→ Try it: Pictures are to be dropped from the copy. Retype the listing exactly.

→ Supplied material:
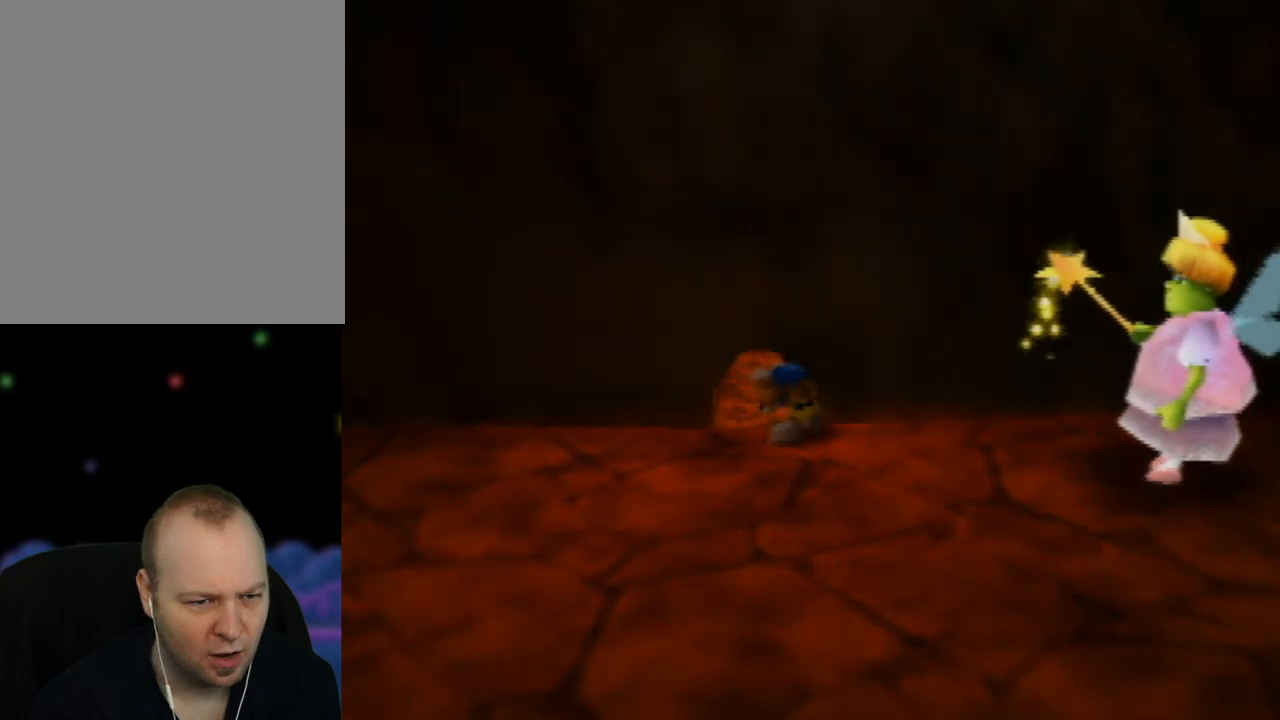
{"buttons": ["Z"], "left_stick": "up-left", "events": [[33, "left_stick", "left"], [217, "left_stick", "up-left"]]}
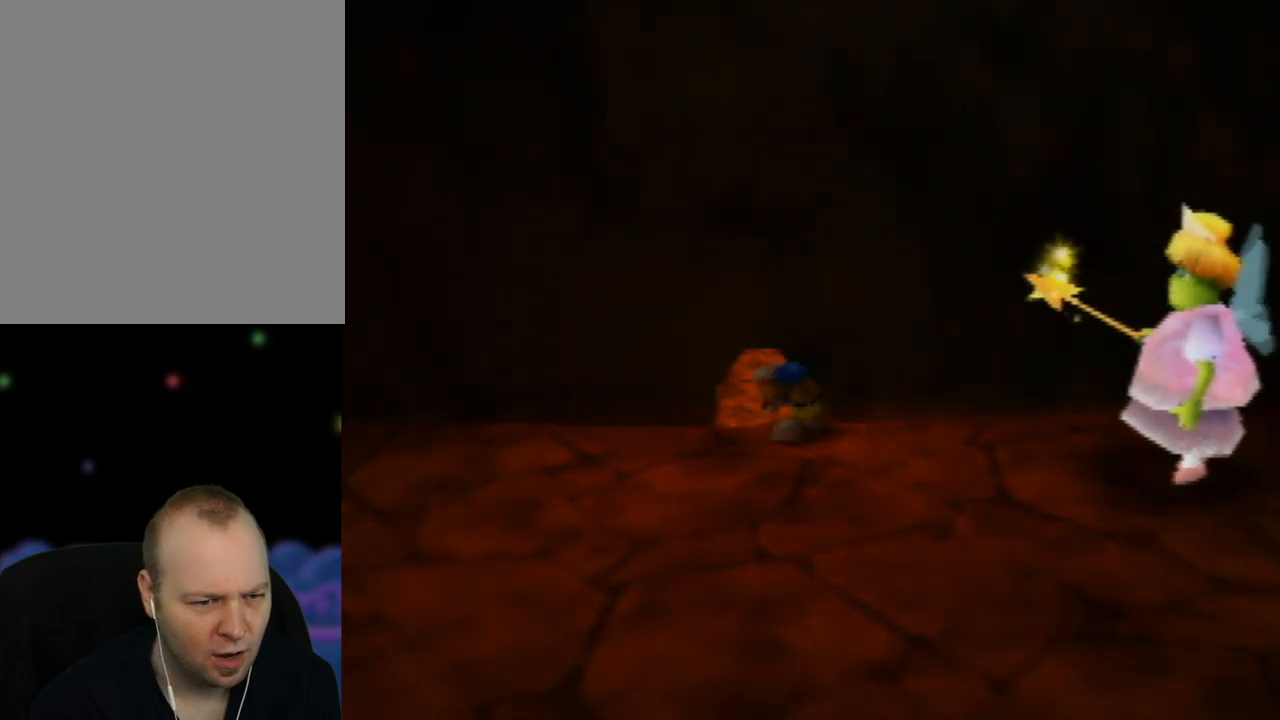
{"buttons": ["Z"], "left_stick": "left", "events": [[167, "left_stick", "left"]]}
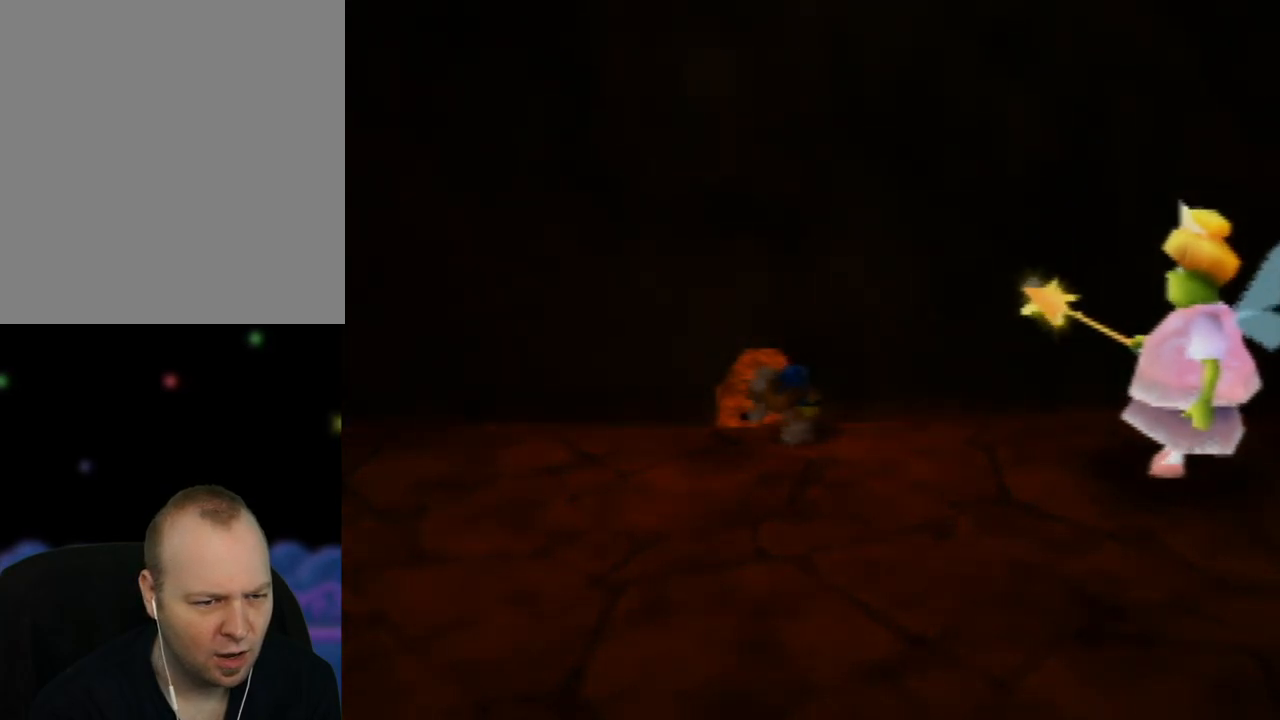
{"buttons": ["B", "Z"], "left_stick": "up", "events": [[50, "left_stick", "up-left"], [200, "B", "down"], [383, "left_stick", "up"]]}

→ Task output:
{"buttons": ["Z"], "left_stick": "up-left", "events": [[33, "left_stick", "left"], [217, "left_stick", "up-left"]]}
{"buttons": ["Z"], "left_stick": "left", "events": [[167, "left_stick", "left"]]}
{"buttons": ["B", "Z"], "left_stick": "up", "events": [[50, "left_stick", "up-left"], [200, "B", "down"], [383, "left_stick", "up"]]}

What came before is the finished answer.